Wasting the Best and the Brightest: Substance Abuse at America’s Colleges and Universities, The National Center on Addiction and Substance Abuse (CASA), March 2007
This report reveals an alarming public health crisis on college campuses across the nation and notes the harmful academic, health and social consequences that extend into the surrounding communities.
Forty-nine percent (3.8 million) of full time college students binge drink and/or abuse prescription drugs. 1.8 million of these students (22.9 percent) meet the medical criteria for substance abuse and dependence, two and one half times the 8.5 percent of the general population who meet the same criteria.
Only one-fifth of administrators at these institutions believe that the school bears primary responsibility to prevent alcohol and drug use among their students.
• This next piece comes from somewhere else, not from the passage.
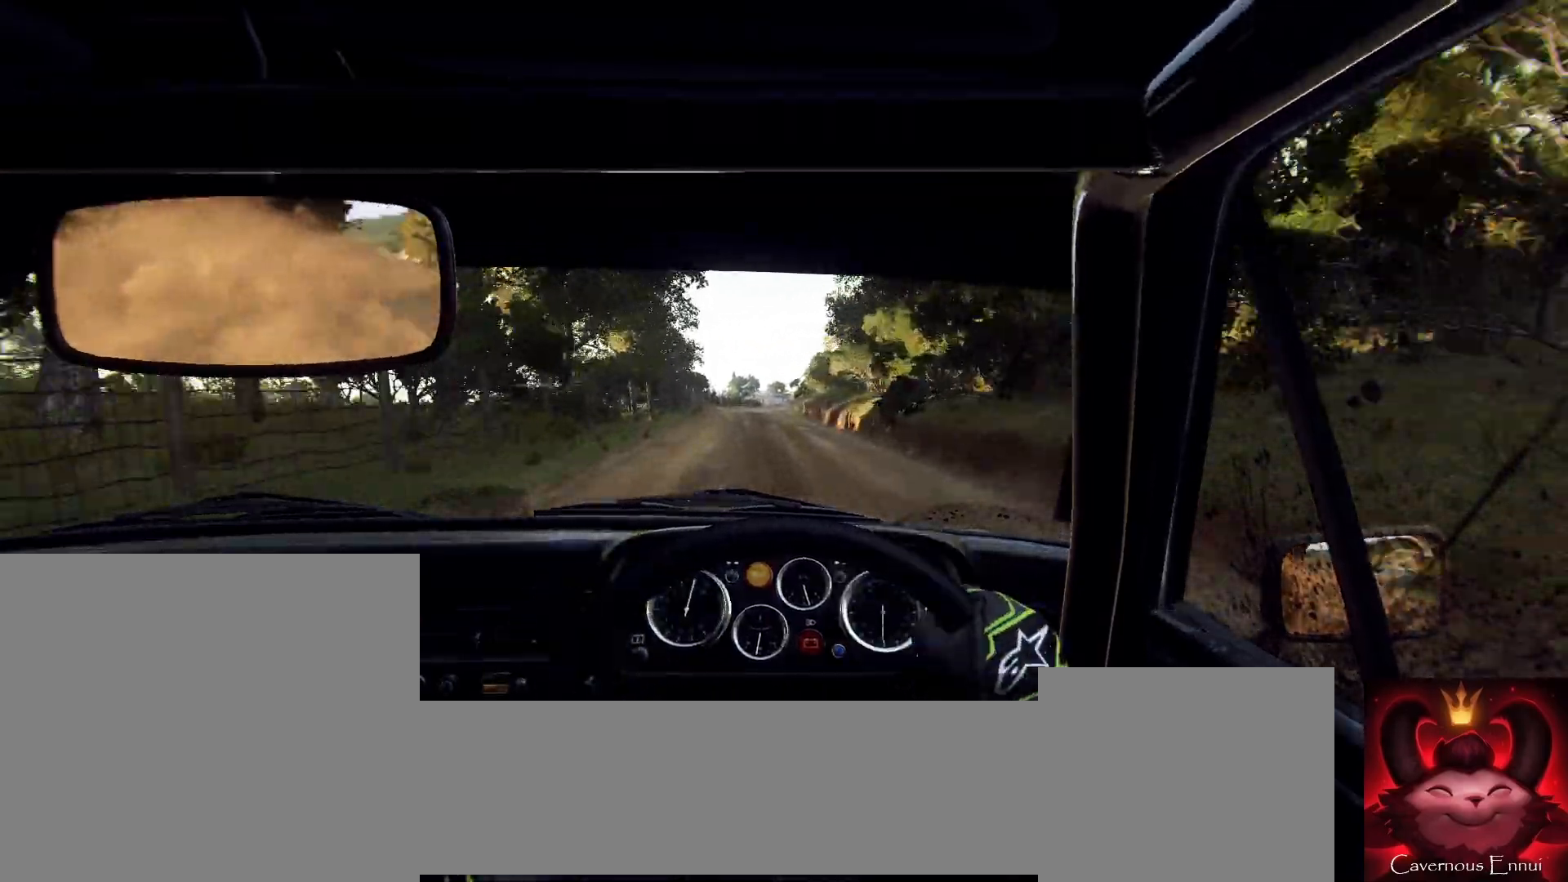
{"buttons": [], "left_stick": "center", "right_stick": "up", "events": [[33, "left_stick", "center"], [300, "R1", "down"], [300, "left_stick", "right"], [367, "R1", "up"], [500, "left_stick", "center"]]}
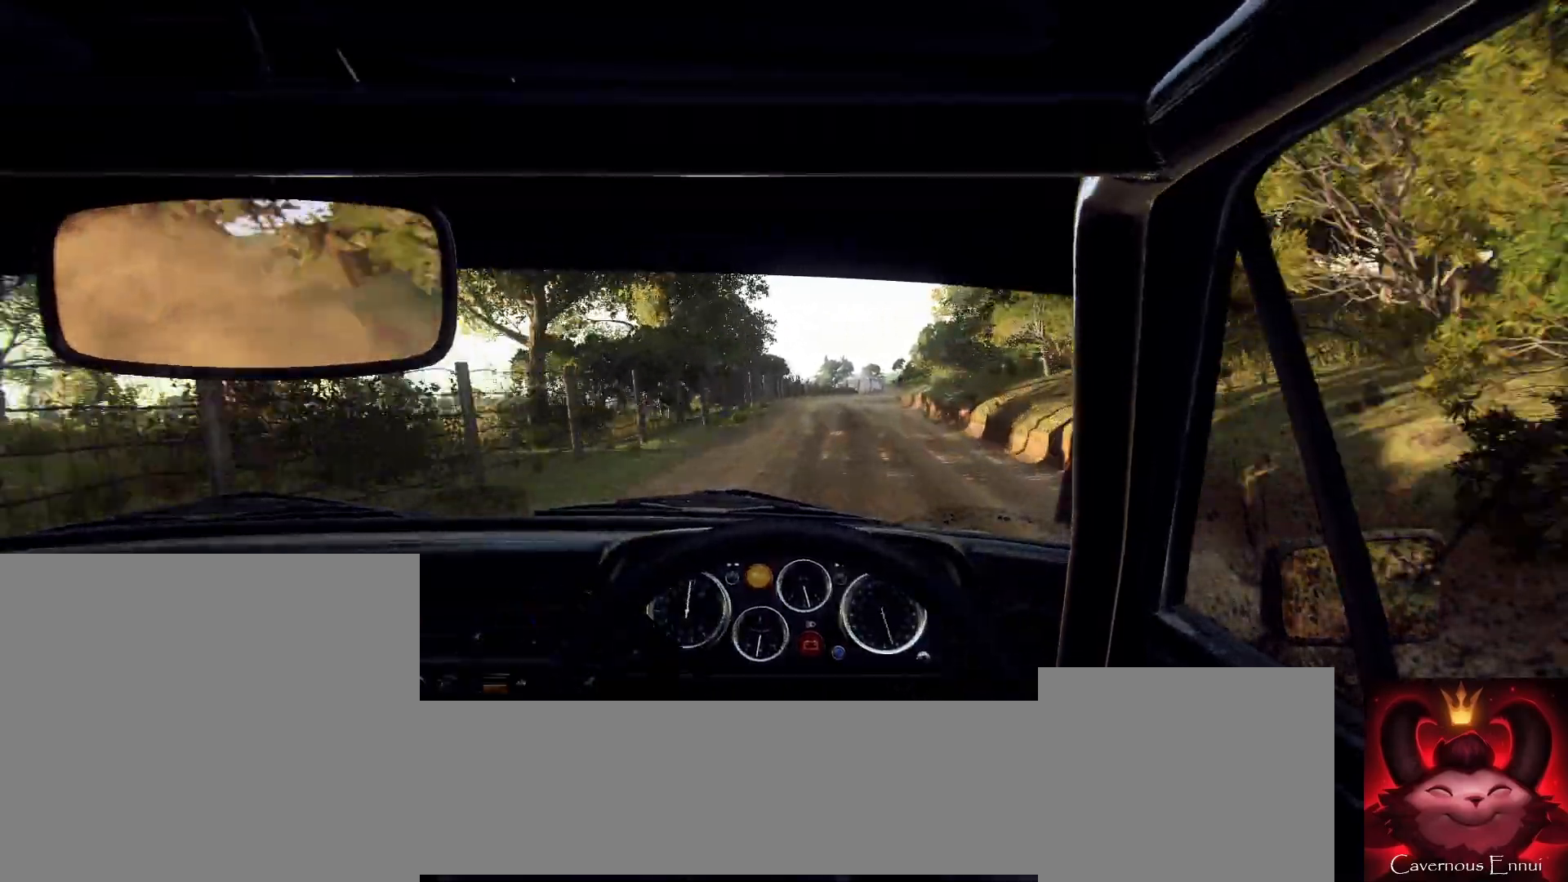
{"buttons": [], "left_stick": "center", "right_stick": "up", "events": []}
The two most frequently mentioned barriers to implementing more effective substance use prevention policies and programs were that student substance abuse is seen as a normal rite of passage (37.8 percent) and limited financial resources/funding (34.3 percent).
Between 1993 and 2005 the proportion of students abusing prescription drugs increased:
- 343 percent for opiods like Percocet, Vicodin, and OxyContin;
- 93 percent for abuse of stimulants like Ritalin;
- 450 percent for tranquilizers like Xanax and Valium; and
- 225 percent for sedatives like Nembutal and Seconal.
Also, during the same time period:
- daily use of marijuana more than doubled to 310,000; and
- use of cocaine, heroin, and other illegal drugs is up 52 percent to 636,000.
Other significant findings include:
- Fraternity and sorority members are likelier than non-members to use marijuana (21 percent vs. 16 percent) or cocaine (3 percent vs. 1.5 percent);
- College students who fear the social stigma attached to substance abuse (37 percent) would not seek help. Only 6 percent of students who meet the medical criteria for alcohol or drug abuse dependence seek help.
- 78 percent of college students who use illicit drugs have sexual intercourse compared to 44 percent of those who never use drugs.